The Sleeper turned over. Jonas poured himself some grapefruit juice, staring absently at the sell-by date on the carton. He tipped some pistachio nuts into a bowl and put it on the sofa table. Then he took the camera’s operating instructions from the lower shelf.
They weren’t complicated. Turn a switch to ‘A’, press a button and key in the required start time. So he wouldn’t have to look it up again, he briefly noted the programming procedure on the back of a stray envelope.
‘What a restless night we’re having,’ he remarked to the screen as the Sleeper turned over for the third time.
Jonas took a swig of juice and sat back. He put his feet up on the table, knocking over the bowl of pistachio nuts. His immediate impulse was to pick them up, but he made a dismissive gesture instead. He rubbed his shoulder, which was sore from carrying the gun around.
The Sleeper sat up. He covered his face with his hands. Then, standing with his back to the camera, he raised his arms. His outstretched forefingers were pointing to his temples.
He remained standing like that.
Until the tape ran out.
Jonas needed a pee, but he felt as if he’d become part of the sofa. He couldn’t even reach for his glass. He rewound the tape with the remote, which felt like a lead weight in his hand. Watched the back of the Sleeper’s head a second time. A third.
He had an urge to throw all the cameras out of the window.
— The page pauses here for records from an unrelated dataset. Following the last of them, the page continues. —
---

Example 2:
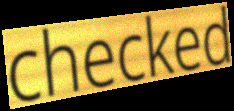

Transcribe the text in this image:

checked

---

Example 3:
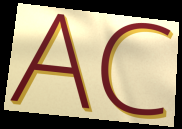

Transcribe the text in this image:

AC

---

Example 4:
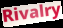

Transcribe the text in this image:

Rivalry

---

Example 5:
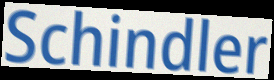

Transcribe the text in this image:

Schindler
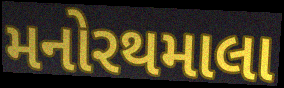
મનોરથમાલા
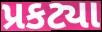
પ્રકટ્યા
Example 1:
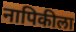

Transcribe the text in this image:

नापिकीला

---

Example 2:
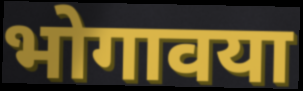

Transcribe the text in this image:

भोगावया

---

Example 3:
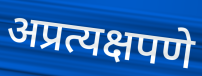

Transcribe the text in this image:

अप्रत्यक्षपणे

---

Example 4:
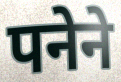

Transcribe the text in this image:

पनेने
All that stopped him was the realisation that this would change nothing. It would merely destroy any chance he had of understanding his predicament.
There was an answer, there had to be. The outside world was a big place. He was just himself. He might never be able to find the answer outside, but he must look for the one within himself. And go on looking.
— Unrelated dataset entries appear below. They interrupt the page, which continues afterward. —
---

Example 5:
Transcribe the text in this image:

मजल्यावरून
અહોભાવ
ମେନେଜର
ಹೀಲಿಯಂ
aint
Gradually, he regained control over his limbs.
He went straight into the bedroom without a detour to the toilet and put in a new tape. He set the alarm. It was nine o’clock. Tonight he had no need to use the timer.
He pressed the record button. He went to the toilet, then into the bathroom, where he brushed his teeth and took a shower. Naked, he walked past the softly humming video camera and wrapped himself in the duvet. He hadn’t dried himself thoroughly. The sheet beneath him became damp.
The camera’s steady hum carried to his ears. He was tired. But his thoughts were racing.